In summary, the presence of leptonic CPV phases (both Dirac and Majorana) should be consistently included in the phenomenological analysis of the prospects of the HNL extensions of the SM in what concerns the cLFV.

4. Conclusions

Being the first laboratory evidence for New Physics, neutrino oscillations urgently call for extensions of the SM, in order to offer a viable mechanism of neutrino mass generation. Interestingly, due to offering a new source of CP violation and calling upon weakly interacting states, New Physics extensions aiming at providing an explanation for neutrino masses can often be connected to the baryon asymmetry of the universe and the dark matter problem. Consequently, the interest in high-intensity searches dedicated to the lepton sector has steadily increased.
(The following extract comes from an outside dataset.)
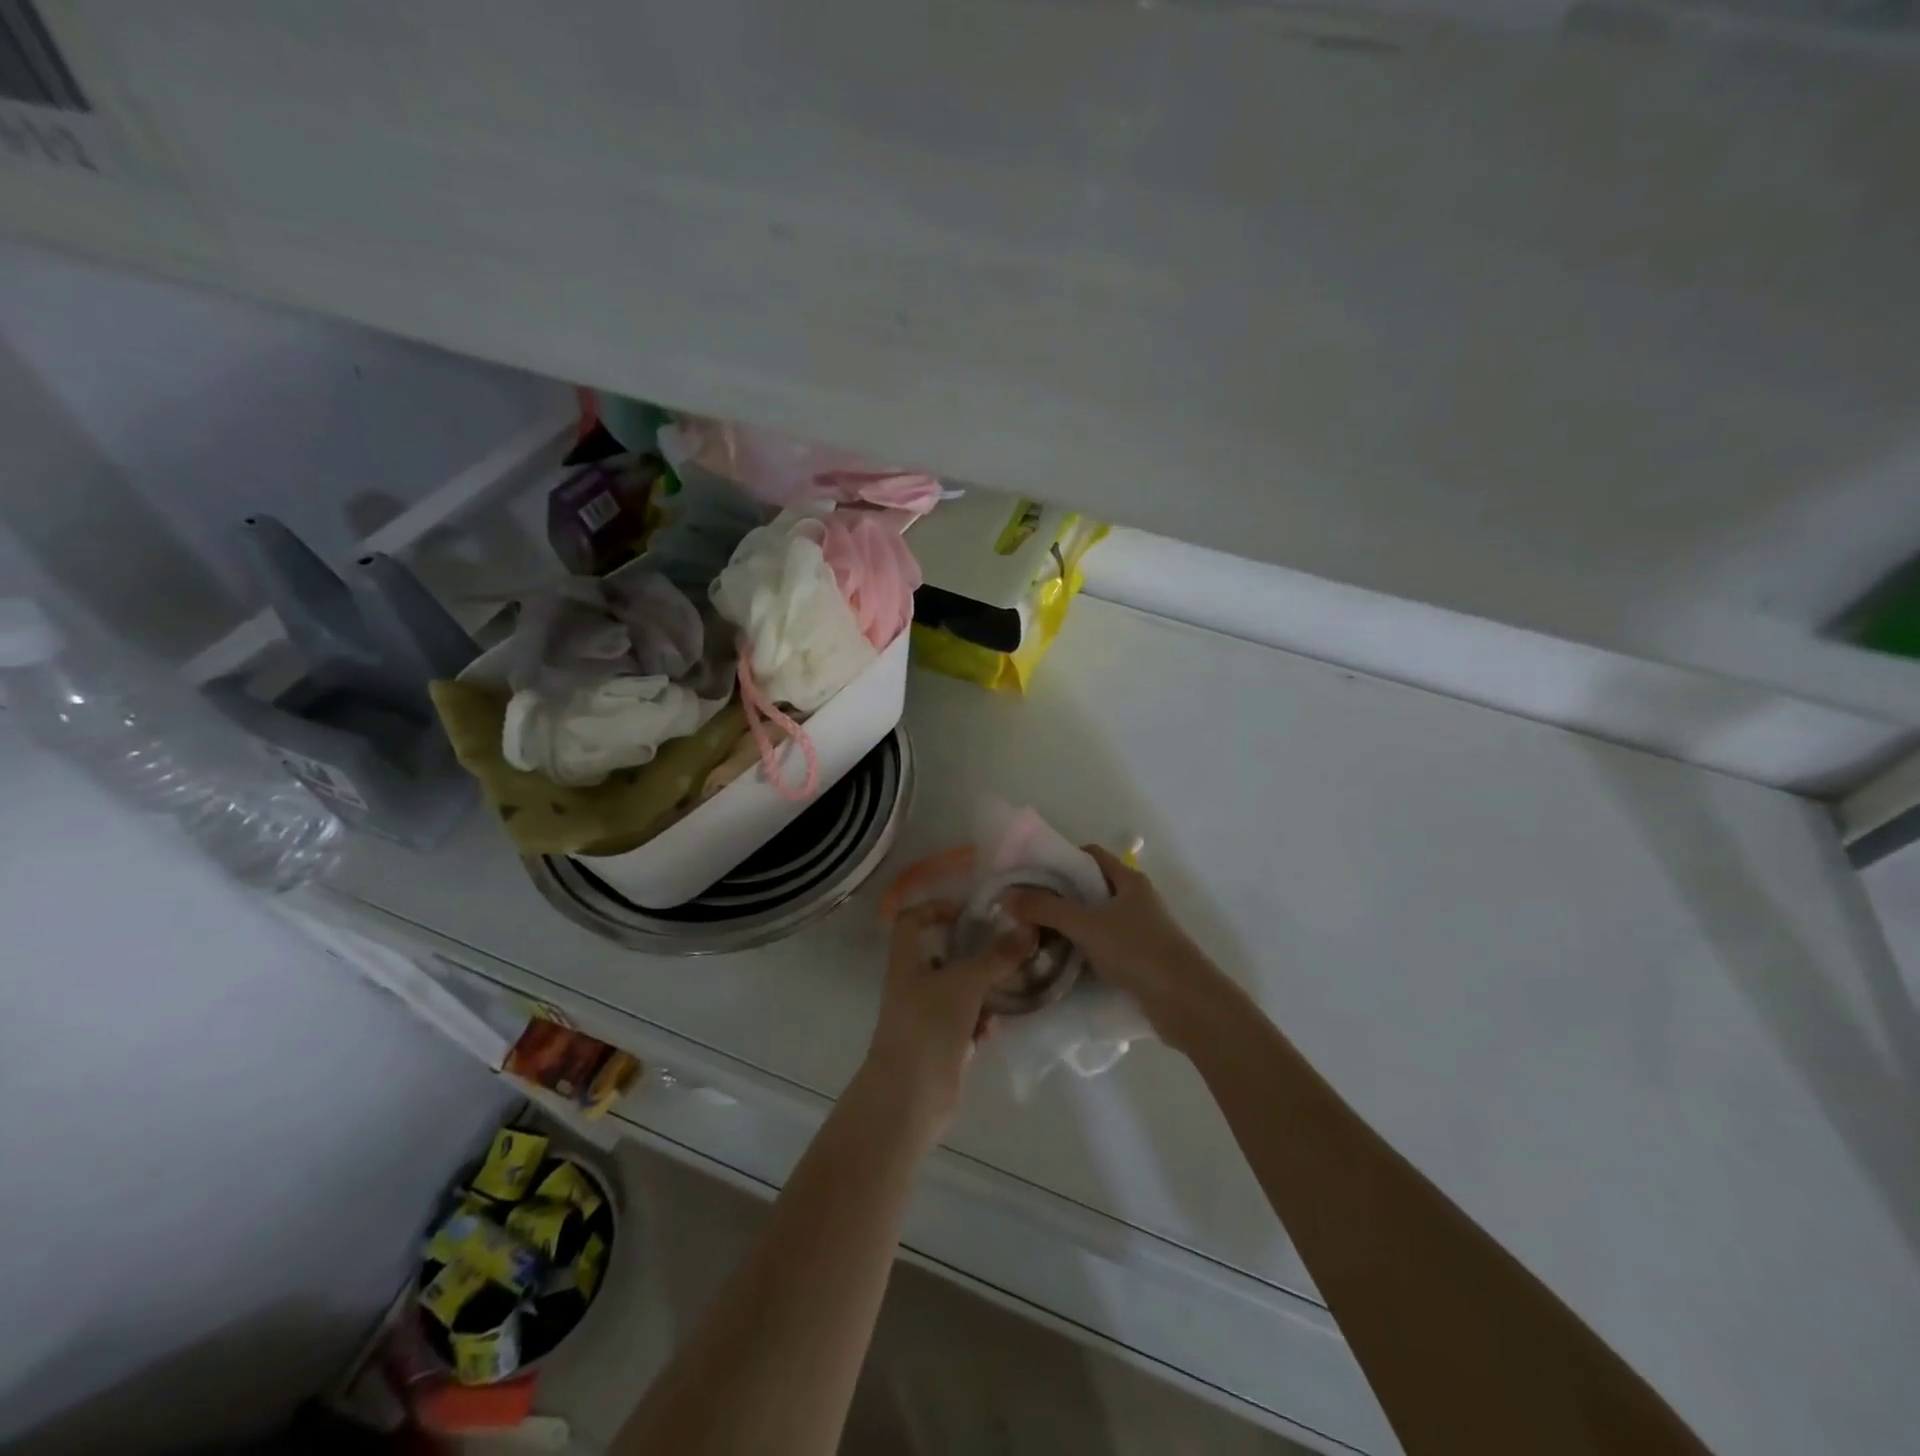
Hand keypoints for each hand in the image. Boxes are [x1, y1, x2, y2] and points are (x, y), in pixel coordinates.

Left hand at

The violation of accidental (lepton) symmetries of the SM, such as charged lepton flavour conservation and lepton flavour universality (both violated due to the presence of neutrino masses) opens many possible paths to search for New Physics. While massive neutrinos consist of only one possible source of lepton flavour and lepton flavour universality violation, indirect signals indicating the breaking of these symmetries in synergy with possible other indirect signals of New Physics will provide crucial guidelines for both experimental direct searches and theoretical efforts to describe New Physics interactions. With an unprecedented future of experimental prospects, the lepton sector, in particular, cLFV searches in the muon sector, is emerging as a powerful laboratory to search for New Physics.